Directors also welcomed the authorities' commitment to tighten macroeconomic policies if downside risks materialized, and recommended an early tightening of policies to reduce the risks of overheating and help support the exchange rate peg. While increases in oil prices explain in part the acceleration of inflation and the external deficit, Directors stressed that expansionary macroeconomic policies and associated rapid credit growth have contributed to an acceleration in core inflation and imports over the last two years.
Directors observed that the procyclical fiscal stance has contributed to these imbalances, and recommended a return to the fiscal consolidation efforts of recent years. On expenditures, they underscored that further increases in extra budgetary expenditures or public-private partnership projects that add stimulus to an already buoyant private sector could be postponed or offset by reductions in other outlays. On revenues, they encouraged the authorities to increase value-added tax revenue in anticipation of the removal of the import tariff surcharge, carry out a comprehensive review of the pricing policies of public enterprises to help consolidate their finances, and ensure a full pass-through of international oil prices to consumers. Directors also welcomed the authorities' interest in a fiscal Report on the Observance of Standards and Codes to help improve transparency in the fiscal accounts.

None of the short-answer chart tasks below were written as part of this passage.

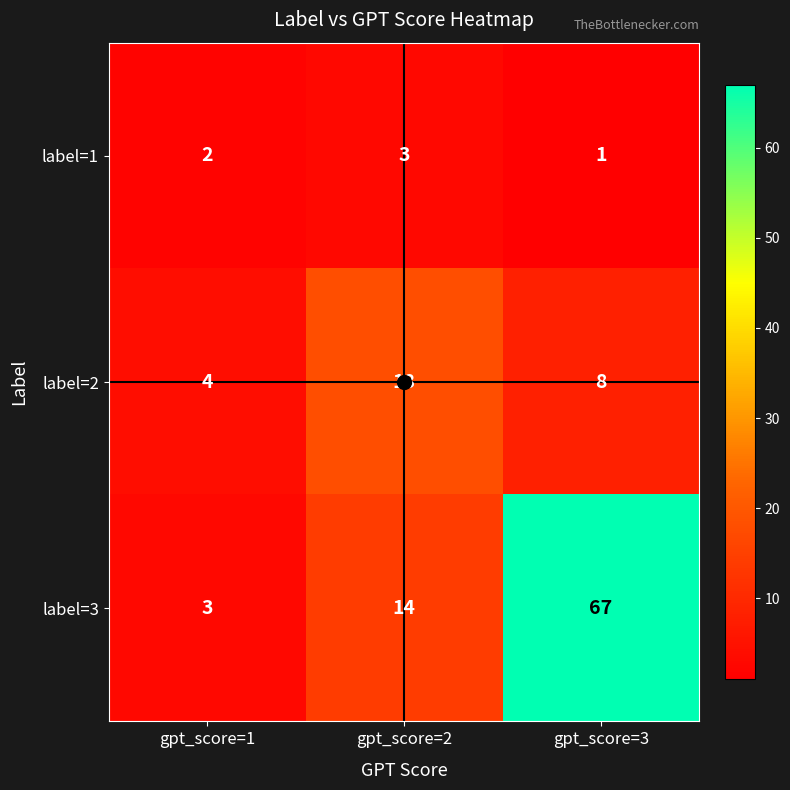

How many values in the label=1 series are below 2?

1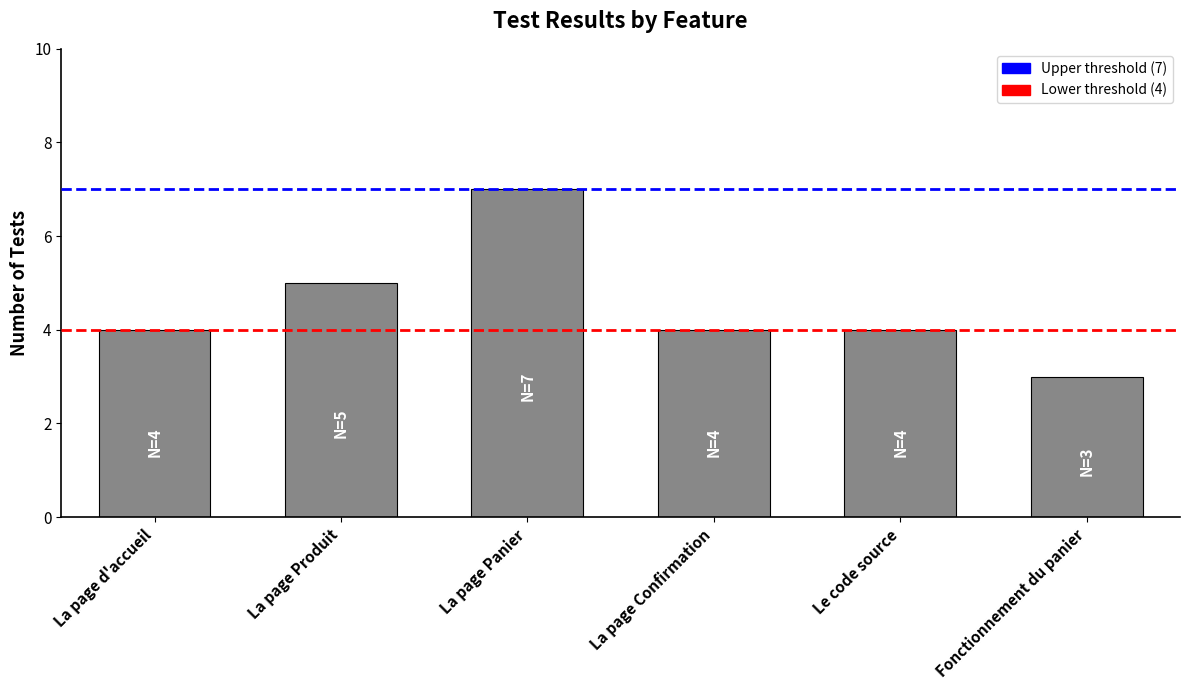

Which has a higher value, La page d'accueil or La page Produit?

La page Produit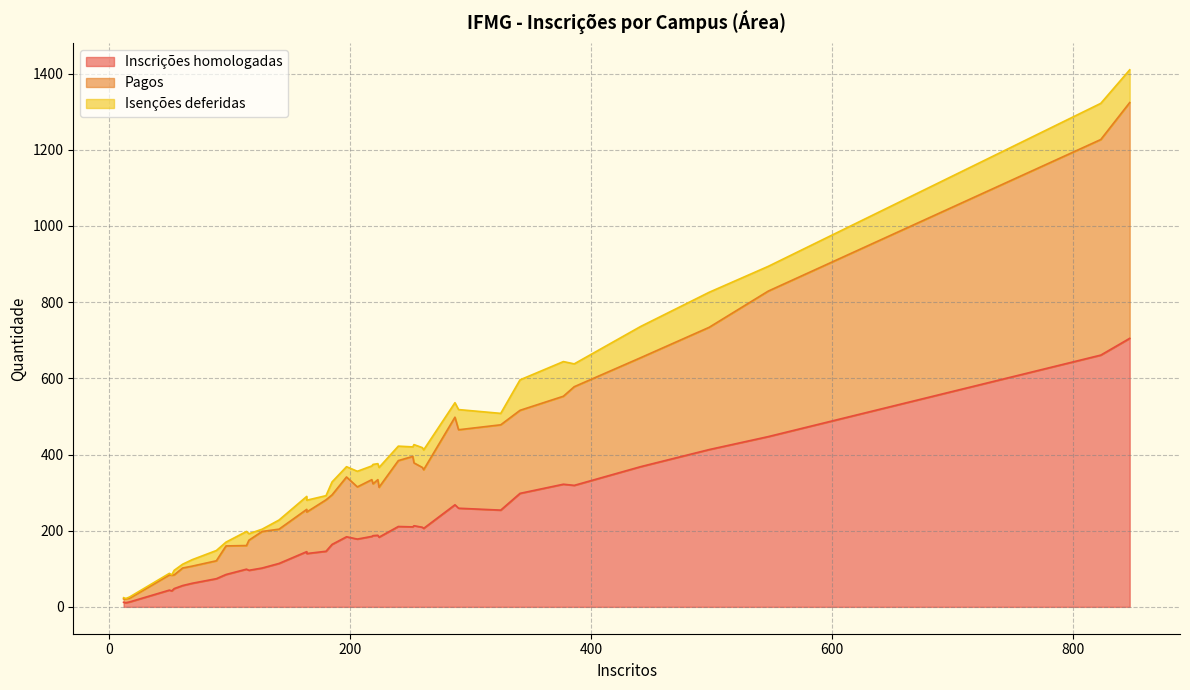

Between 253 and 52, which is larger?

253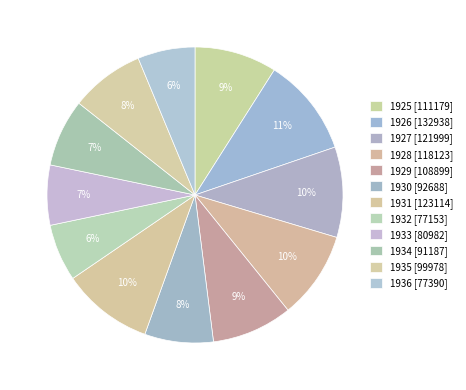

Is 1935 the majority of the pie?

No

Directors noted the envisaged reduction in public debt ratios, but considered that the slow pace of debt reduction left Barbados vulnerable to exogenous shocks, and encouraged a faster pace of adjustment. Directors commended the authorities for the strong performance of the public pension system, and endorsed a further diversification away from public sector assets.
Directors agreed that further monetary policy tightening would be needed to contain inflation, curb excessive credit growth, and support the peg. They pointed out that real interest rates are low, and that the prospects of higher international rates further underscore the need to increase policy rates. Directors welcomed the authorities' plans to develop money and capital markets, which would facilitate the gradual introduction of indirect instruments of monetary policy.

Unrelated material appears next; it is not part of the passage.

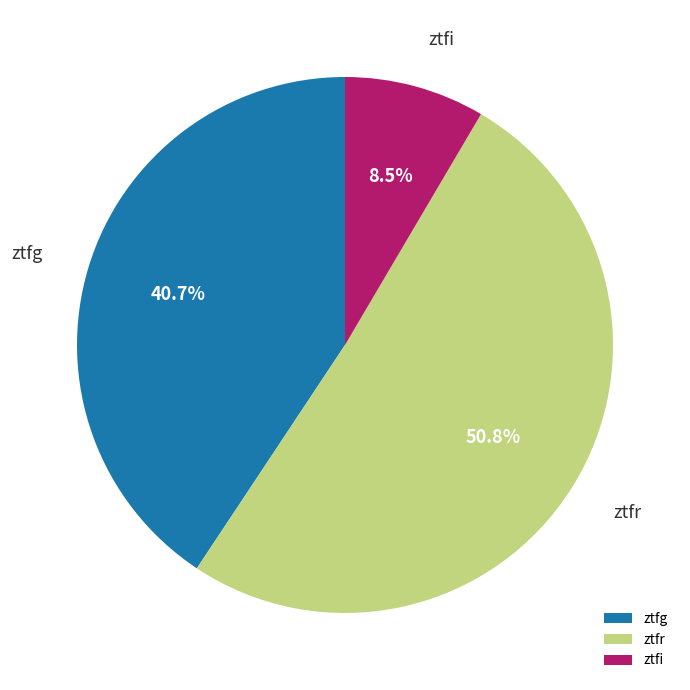

Which has a higher value, ztfg or ztfr?

ztfr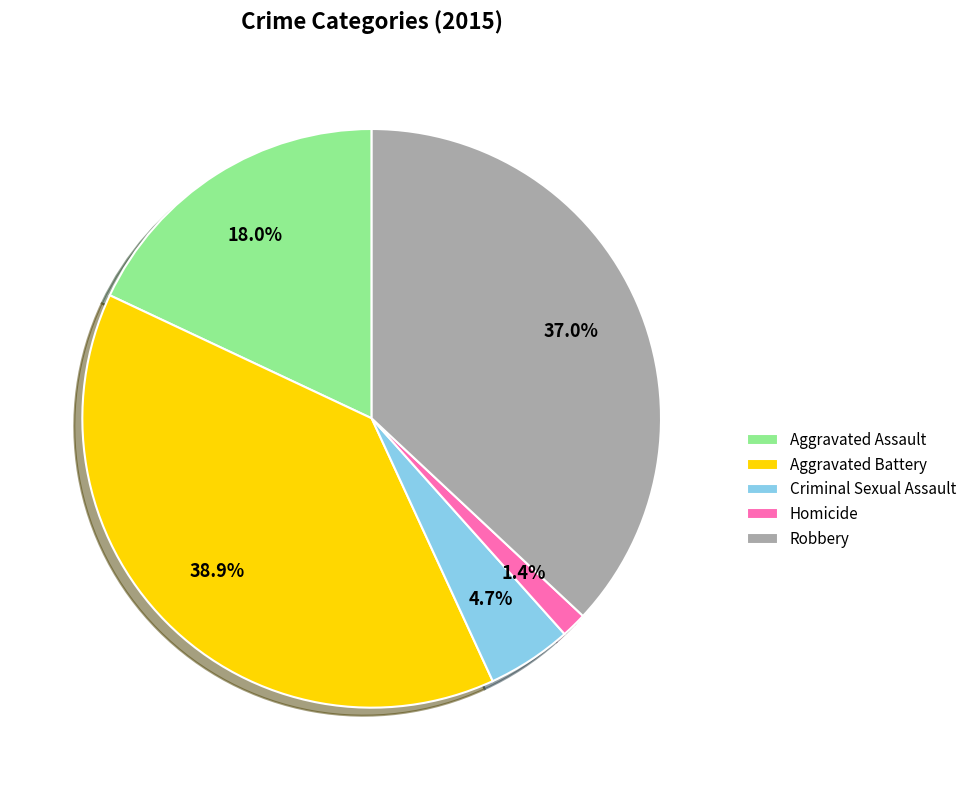

True or false: Aggravated Battery accounts for 39% of the total.

True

Directors were encouraged by sound banking indicators and upgraded financial sector regulations, and emphasized the importance of monitoring potential risks associated with large capital inflows and rapid credit growth. Directors commended the authorities for the introduction of measures to strengthen the financial sector regulatory framework and to develop the financial market infrastructure. However, Directors noted that, since financial indicators generally lag the development of credit and liquidity problems, credit quality and reductions in net foreign assets need to be carefully monitored, especially in an environment of increased competition from regional banks.

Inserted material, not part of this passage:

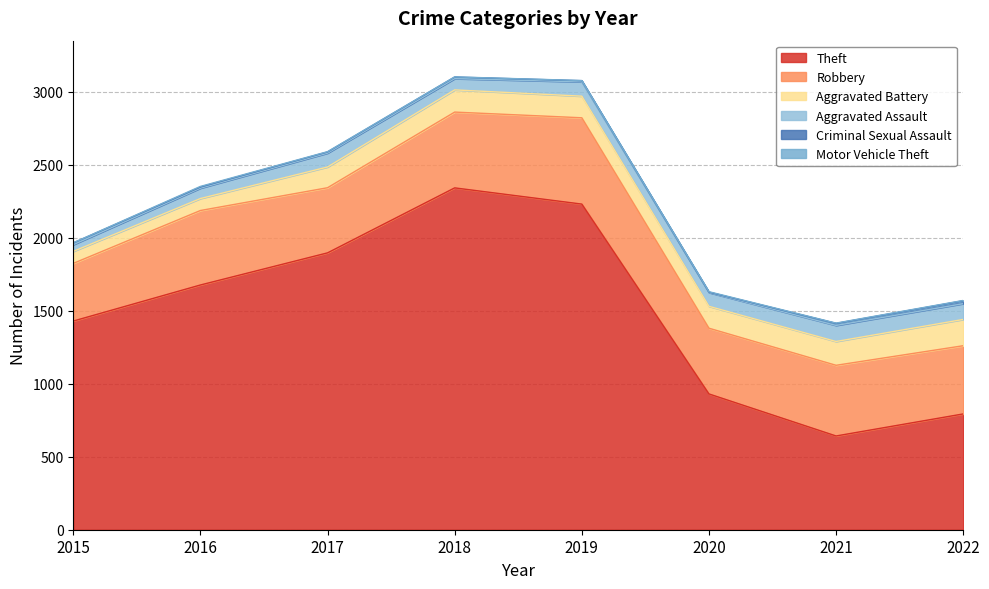

What is the greatest value displayed?

2341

Directors felt that strengthening competitiveness through structural reforms could also facilitate external adjustment and support the exchange rate peg over the medium term. In this regard, they welcomed the authorities' efforts to advance the agenda of the CSME and in this context recommended further reforms to facilitate private sector-led growth, such as trade liberalization, the rationalization of incentive programs, and privatization, rather than selective support to sectors that generate or save foreign exchange. Directors also noted that the support for the sugar adaptation strategy should be limited to commercially viable activities.
Directors noted that the statistical information was broadly adequate, and suggested improvements to the coverage and transparency of data on public sector entities and capital account transactions.